Exercise details
Lines to return, exactly: from the line with "Tarjoamme elämyksiä ja" to the line with "வருகைத் திட்டத்தில் வசீர்" in the entries below, both included.

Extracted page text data
+ + +

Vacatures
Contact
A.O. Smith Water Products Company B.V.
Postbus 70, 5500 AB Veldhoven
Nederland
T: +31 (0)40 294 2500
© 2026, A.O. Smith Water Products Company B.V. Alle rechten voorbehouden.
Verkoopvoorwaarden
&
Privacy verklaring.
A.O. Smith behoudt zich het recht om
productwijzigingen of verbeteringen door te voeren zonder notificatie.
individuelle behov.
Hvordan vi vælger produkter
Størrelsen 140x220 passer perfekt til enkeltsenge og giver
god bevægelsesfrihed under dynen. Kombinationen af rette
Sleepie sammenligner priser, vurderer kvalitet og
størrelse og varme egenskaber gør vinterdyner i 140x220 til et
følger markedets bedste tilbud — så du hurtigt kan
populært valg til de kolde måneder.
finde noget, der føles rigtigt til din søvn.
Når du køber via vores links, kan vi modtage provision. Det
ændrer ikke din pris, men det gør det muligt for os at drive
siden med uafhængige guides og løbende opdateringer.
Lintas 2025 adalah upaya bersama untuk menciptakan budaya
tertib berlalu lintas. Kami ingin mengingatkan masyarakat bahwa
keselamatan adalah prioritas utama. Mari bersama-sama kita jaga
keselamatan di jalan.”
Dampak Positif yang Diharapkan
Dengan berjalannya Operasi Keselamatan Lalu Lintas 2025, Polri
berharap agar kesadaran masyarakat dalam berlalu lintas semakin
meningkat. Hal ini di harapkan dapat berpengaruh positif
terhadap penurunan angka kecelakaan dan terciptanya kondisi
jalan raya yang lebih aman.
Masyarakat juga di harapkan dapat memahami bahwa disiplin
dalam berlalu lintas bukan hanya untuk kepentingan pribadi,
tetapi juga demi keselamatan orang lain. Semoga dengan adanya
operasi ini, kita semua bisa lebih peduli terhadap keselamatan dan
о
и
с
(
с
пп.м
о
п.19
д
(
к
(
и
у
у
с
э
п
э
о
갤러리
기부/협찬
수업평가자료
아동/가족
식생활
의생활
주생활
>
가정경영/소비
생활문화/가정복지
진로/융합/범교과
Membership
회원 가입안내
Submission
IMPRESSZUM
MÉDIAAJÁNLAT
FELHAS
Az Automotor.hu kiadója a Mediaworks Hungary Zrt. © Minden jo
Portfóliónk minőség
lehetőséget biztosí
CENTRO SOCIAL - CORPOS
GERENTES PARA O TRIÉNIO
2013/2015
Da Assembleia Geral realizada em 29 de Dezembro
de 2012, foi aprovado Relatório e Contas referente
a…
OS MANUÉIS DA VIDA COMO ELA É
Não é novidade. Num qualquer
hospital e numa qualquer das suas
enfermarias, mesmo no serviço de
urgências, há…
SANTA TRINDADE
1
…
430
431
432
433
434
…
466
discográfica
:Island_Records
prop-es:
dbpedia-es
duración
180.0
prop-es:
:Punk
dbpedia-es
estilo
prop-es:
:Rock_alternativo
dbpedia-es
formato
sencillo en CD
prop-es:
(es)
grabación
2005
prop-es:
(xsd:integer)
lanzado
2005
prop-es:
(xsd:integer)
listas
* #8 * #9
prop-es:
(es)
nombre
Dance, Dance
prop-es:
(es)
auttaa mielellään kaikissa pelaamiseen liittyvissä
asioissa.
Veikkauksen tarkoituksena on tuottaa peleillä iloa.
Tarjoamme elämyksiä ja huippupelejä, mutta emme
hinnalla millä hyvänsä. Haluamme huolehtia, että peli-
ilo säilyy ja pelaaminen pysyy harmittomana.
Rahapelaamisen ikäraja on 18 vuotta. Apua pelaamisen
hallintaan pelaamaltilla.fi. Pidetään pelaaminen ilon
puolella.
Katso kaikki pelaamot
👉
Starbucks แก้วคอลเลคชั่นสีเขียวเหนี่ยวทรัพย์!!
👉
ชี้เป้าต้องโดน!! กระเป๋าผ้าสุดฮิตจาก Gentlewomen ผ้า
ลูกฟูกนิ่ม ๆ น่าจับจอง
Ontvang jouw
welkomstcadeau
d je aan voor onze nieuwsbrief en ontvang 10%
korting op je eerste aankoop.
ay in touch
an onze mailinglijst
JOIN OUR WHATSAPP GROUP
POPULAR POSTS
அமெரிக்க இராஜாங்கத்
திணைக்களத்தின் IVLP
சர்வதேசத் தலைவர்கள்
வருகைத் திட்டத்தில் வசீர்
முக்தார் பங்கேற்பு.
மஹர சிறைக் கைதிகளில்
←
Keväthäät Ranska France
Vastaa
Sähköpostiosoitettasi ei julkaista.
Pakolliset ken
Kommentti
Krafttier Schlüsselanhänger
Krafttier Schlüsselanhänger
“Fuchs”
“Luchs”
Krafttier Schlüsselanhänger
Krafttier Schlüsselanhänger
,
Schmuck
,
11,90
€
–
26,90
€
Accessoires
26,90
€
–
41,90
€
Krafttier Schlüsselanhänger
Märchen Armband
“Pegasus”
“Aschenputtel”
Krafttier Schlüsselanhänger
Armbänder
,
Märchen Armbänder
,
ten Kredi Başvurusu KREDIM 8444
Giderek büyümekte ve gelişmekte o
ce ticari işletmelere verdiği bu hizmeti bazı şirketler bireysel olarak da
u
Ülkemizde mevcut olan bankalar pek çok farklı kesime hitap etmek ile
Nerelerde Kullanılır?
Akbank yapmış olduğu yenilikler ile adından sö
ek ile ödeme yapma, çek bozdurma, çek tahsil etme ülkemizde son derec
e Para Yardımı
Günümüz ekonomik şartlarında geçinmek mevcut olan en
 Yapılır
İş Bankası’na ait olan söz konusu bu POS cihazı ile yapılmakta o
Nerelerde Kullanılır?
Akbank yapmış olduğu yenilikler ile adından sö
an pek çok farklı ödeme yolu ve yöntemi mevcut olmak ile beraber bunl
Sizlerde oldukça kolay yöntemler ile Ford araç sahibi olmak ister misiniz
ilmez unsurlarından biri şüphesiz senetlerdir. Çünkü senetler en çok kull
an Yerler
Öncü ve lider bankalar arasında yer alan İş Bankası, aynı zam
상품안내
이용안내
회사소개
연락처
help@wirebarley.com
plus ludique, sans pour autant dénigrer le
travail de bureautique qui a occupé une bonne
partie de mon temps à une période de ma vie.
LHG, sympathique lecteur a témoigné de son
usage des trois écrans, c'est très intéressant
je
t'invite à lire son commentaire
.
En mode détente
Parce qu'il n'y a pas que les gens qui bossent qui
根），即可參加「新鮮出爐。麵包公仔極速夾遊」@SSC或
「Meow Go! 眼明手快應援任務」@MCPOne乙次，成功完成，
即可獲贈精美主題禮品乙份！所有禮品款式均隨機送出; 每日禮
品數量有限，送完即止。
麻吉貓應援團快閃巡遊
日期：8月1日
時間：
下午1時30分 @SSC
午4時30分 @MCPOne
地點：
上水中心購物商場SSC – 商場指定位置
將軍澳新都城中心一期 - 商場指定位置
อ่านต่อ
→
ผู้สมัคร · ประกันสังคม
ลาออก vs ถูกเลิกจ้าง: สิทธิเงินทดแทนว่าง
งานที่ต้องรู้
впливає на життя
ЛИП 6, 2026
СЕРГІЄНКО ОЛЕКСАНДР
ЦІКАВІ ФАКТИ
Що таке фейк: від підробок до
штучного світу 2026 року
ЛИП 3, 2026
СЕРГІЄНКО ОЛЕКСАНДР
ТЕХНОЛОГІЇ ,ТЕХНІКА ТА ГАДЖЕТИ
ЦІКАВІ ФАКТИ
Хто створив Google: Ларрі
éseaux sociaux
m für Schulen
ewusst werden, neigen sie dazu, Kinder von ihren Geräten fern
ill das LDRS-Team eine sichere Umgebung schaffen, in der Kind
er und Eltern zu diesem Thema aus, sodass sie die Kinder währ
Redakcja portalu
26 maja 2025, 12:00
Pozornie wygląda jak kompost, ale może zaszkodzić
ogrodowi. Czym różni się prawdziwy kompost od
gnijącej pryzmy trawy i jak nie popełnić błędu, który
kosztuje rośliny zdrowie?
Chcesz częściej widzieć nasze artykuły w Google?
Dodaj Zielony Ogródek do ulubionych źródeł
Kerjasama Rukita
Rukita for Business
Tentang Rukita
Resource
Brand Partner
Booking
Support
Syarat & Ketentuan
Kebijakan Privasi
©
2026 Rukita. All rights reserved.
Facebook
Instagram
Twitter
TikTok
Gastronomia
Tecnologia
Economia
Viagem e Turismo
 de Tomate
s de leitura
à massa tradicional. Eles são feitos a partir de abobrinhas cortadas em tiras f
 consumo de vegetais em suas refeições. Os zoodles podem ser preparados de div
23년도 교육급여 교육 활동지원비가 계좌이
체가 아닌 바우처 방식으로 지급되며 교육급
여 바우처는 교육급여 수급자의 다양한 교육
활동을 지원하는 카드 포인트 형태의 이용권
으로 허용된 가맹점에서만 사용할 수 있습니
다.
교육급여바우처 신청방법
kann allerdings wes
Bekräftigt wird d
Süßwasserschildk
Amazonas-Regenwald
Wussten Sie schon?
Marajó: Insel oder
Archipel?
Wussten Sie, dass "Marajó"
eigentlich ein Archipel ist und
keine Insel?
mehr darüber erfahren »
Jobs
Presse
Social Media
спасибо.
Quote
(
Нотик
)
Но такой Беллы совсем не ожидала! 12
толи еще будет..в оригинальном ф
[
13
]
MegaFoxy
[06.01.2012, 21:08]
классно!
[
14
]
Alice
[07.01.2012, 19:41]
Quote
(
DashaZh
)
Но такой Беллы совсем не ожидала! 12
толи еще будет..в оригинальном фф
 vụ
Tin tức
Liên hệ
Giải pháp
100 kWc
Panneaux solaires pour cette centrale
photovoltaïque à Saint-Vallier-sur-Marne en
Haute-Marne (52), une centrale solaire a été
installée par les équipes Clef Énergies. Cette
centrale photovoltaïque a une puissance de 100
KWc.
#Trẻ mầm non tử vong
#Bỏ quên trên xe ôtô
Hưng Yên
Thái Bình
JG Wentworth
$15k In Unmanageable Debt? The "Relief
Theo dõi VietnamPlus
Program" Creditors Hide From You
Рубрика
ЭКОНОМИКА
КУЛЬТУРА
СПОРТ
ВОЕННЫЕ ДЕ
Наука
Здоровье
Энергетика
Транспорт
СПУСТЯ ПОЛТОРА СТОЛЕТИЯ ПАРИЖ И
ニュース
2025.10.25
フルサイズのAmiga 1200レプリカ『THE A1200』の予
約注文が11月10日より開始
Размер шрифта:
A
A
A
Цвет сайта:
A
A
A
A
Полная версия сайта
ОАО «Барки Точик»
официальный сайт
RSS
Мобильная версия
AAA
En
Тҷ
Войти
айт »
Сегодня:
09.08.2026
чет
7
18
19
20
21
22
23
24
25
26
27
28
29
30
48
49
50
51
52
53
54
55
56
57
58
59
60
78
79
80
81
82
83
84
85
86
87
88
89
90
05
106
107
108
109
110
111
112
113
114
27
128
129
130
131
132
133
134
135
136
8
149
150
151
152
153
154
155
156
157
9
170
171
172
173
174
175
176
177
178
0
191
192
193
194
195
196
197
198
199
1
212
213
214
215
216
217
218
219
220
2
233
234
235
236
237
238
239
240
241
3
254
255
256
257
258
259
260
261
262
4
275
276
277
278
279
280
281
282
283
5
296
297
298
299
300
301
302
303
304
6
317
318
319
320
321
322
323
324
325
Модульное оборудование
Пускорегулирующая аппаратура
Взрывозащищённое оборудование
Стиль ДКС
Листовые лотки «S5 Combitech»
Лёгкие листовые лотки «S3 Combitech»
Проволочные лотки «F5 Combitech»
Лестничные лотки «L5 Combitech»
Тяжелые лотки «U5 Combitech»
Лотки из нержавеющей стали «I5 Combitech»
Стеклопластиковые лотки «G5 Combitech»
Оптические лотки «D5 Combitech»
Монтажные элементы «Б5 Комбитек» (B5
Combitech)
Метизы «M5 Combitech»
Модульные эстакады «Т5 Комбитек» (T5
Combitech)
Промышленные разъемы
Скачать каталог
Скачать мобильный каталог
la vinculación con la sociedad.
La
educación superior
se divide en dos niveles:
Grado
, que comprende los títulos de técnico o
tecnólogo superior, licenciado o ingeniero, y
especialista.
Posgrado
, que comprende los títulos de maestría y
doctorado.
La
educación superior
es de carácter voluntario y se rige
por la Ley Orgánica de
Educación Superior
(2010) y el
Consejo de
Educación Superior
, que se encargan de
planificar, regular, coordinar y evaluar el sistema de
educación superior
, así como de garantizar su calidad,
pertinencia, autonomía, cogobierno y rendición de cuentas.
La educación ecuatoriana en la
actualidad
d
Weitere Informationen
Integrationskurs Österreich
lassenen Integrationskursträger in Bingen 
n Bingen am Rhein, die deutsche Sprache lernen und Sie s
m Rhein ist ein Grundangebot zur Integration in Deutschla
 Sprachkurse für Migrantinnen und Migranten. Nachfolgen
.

+ + +

Task output
Tarjoamme elämyksiä ja huippupelejä, mutta emme
hinnalla millä hyvänsä. Haluamme huolehtia, että peli-
ilo säilyy ja pelaaminen pysyy harmittomana.
Rahapelaamisen ikäraja on 18 vuotta. Apua pelaamisen
hallintaan pelaamaltilla.fi. Pidetään pelaaminen ilon
puolella.
Katso kaikki pelaamot
👉
Starbucks แก้วคอลเลคชั่นสีเขียวเหนี่ยวทรัพย์!!
👉
ชี้เป้าต้องโดน!! กระเป๋าผ้าสุดฮิตจาก Gentlewomen ผ้า
ลูกฟูกนิ่ม ๆ น่าจับจอง
Ontvang jouw
welkomstcadeau
d je aan voor onze nieuwsbrief en ontvang 10%
korting op je eerste aankoop.
ay in touch
an onze mailinglijst
JOIN OUR WHATSAPP GROUP
POPULAR POSTS
அமெரிக்க இராஜாங்கத்
திணைக்களத்தின் IVLP
சர்வதேசத் தலைவர்கள்
வருகைத் திட்டத்தில் வசீர்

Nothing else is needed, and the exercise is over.